A Minister of Labour spokesperson has confirmed new and ongoing residential renovations are permitted to continue in light of the new restrictions. It was further explained on April 16, 2021 that shopping mall, hotel and office tower construction projects are not considered essential and are being shut down with these latest restrictions.
Construction sites that remain open may be subject to safety inspections. The Government of Ontario has enlisted 200 inspectors to conduct targeted province-wide inspections of 1,300 construction sites to enforce safety requirements, ensure employers understand the risks associated with COVID-19 and that measures and procedures are in place to prevent the spread of COVID-19 in the workplace. Inspectors may also be observing whether workers are practicing safe work habits while on the job and on breaks, including whether workers are wearing appropriate personal protective equipment and practicing physical distancing. Further, individuals who are not required to be on the construction site to perform their work are required to carry out their work remotely.

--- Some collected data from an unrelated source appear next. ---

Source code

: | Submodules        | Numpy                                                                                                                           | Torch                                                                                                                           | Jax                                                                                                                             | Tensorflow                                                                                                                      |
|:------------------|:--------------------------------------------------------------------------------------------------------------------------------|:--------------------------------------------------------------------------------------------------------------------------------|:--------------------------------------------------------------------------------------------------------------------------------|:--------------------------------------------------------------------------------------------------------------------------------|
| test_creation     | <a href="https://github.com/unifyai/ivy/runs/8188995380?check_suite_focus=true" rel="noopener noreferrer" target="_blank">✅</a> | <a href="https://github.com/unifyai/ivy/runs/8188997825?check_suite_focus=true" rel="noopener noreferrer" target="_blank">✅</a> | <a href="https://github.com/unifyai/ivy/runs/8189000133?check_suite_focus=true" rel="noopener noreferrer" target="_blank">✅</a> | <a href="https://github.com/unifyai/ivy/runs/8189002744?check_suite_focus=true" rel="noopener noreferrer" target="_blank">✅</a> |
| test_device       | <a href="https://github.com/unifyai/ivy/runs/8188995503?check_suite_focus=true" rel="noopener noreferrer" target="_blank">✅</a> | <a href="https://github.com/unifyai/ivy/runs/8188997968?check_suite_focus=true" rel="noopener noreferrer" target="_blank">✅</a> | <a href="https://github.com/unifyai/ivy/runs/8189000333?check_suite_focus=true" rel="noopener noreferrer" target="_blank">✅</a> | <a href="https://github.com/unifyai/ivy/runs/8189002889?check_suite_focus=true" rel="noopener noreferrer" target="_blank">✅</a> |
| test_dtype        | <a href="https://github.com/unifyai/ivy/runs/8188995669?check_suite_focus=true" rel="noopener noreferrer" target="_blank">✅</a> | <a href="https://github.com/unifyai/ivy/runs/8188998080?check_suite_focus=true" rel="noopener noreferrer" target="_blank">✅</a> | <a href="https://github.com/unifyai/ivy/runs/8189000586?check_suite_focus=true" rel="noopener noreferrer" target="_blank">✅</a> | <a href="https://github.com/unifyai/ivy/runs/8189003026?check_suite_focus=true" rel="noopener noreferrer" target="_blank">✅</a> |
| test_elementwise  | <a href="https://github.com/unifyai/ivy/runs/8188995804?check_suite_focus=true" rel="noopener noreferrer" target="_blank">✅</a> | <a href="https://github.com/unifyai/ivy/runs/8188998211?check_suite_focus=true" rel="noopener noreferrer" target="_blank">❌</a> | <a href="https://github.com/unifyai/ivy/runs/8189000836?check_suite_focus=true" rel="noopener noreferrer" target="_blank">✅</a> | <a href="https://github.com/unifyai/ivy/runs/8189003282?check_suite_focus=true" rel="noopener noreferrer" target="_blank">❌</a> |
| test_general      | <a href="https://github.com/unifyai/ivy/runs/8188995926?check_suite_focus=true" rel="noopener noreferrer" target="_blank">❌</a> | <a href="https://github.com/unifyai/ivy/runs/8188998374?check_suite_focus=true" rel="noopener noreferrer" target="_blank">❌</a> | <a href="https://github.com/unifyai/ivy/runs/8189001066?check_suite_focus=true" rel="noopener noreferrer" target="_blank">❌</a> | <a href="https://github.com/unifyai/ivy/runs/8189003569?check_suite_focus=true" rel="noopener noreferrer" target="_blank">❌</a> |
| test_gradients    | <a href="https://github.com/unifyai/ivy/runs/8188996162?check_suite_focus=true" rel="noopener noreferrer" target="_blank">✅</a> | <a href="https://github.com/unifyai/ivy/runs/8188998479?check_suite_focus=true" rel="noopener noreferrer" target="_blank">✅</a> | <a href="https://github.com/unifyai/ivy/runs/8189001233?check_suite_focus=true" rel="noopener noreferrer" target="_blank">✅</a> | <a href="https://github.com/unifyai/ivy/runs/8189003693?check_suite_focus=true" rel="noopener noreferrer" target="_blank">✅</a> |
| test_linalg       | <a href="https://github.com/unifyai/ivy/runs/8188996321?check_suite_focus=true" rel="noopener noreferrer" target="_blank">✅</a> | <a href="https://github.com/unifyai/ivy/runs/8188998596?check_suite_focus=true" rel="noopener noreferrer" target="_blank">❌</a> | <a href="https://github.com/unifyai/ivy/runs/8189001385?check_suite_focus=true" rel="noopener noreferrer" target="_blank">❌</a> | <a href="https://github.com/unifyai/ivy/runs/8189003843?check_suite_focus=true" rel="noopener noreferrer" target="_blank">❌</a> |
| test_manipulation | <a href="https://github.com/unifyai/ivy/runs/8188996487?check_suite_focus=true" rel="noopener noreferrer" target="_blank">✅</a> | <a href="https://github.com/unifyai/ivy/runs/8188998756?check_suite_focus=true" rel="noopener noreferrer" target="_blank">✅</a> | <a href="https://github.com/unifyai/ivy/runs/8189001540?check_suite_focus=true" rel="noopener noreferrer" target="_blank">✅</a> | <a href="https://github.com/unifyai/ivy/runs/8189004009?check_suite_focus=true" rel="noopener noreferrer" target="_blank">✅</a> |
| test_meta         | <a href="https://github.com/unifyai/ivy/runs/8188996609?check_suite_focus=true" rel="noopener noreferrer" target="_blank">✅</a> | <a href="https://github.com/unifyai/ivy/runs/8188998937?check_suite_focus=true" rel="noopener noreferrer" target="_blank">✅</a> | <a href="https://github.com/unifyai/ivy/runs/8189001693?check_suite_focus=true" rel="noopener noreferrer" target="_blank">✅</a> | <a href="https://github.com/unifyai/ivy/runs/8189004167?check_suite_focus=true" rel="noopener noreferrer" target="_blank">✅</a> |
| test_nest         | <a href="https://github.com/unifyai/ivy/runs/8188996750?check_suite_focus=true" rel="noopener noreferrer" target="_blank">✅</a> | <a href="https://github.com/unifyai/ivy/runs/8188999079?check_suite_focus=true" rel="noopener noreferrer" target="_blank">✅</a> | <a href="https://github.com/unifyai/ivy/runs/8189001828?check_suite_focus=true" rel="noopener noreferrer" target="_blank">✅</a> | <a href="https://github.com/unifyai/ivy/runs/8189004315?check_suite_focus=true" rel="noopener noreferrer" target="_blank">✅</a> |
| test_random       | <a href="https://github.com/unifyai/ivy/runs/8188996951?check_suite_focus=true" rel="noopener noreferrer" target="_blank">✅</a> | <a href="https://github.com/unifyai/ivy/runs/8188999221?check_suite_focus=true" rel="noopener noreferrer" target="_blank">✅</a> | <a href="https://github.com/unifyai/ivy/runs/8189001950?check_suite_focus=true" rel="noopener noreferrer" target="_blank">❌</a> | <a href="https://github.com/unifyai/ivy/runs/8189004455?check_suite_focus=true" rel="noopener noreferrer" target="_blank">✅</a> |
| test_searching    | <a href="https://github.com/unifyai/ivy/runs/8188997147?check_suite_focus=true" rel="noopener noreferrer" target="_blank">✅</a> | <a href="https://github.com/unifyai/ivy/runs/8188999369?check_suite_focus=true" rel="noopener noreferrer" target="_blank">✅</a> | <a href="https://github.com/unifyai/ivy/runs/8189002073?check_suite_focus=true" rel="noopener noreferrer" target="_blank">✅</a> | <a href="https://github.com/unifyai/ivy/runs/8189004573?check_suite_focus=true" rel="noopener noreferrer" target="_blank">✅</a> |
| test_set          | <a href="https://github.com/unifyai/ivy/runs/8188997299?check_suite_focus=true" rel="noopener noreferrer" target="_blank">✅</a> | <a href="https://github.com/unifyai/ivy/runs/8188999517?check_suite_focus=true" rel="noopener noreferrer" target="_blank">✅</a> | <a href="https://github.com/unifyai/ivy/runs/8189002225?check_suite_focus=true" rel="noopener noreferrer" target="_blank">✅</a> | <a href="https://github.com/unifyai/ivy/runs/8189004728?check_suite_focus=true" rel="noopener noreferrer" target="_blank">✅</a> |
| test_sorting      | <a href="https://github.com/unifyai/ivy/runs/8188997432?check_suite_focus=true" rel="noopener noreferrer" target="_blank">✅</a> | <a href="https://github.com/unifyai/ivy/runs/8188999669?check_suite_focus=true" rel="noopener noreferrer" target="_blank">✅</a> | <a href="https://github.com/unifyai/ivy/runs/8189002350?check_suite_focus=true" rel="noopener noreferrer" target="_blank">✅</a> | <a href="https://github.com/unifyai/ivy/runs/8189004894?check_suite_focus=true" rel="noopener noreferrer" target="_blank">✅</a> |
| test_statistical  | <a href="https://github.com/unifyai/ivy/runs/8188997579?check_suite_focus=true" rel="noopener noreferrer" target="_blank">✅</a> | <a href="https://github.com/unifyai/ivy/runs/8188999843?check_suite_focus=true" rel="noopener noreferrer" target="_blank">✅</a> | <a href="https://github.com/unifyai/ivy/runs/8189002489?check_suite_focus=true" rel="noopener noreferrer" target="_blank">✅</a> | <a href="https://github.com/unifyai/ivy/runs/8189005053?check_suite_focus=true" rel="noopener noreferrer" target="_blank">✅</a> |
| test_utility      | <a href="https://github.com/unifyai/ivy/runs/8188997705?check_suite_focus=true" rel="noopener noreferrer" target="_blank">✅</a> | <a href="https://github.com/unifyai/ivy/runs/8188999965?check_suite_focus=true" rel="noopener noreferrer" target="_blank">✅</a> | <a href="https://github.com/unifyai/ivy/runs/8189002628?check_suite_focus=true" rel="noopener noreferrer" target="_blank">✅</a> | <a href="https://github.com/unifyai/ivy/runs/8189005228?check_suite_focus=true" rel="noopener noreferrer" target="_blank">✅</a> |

As we have seen throughout the pandemic, COVID-19 restrictions frequently change and the closure and reopening of certain construction sites remains an ongoing issue. Due to the immense pressure this COVID-19 wave is having on our health care system, the province stated the new restrictions will be “strongly, strongly enforced”. Operators of construction sites that have continued to operate must ensure they are permitted to remain open and must ensure appropriate health and safety measures are being taken to prevent the spread of COVID-19. Acting in contravention with the new restrictions could expose a corporation to substantial fine under the Reopening Ontario (A Flexible Response to COVID-19) Act, 2020, with directors and officers of corporations potentially exposed in serious cases to significant consequences, including fines and possibly even imprisonment. If project stakeholders are unsure whether their project is impacted by the new restrictions, they should seek the appropriate advice in interpreting these requirements.
We will update this bulletin as restrictions are lifted or new restrictions are implemented.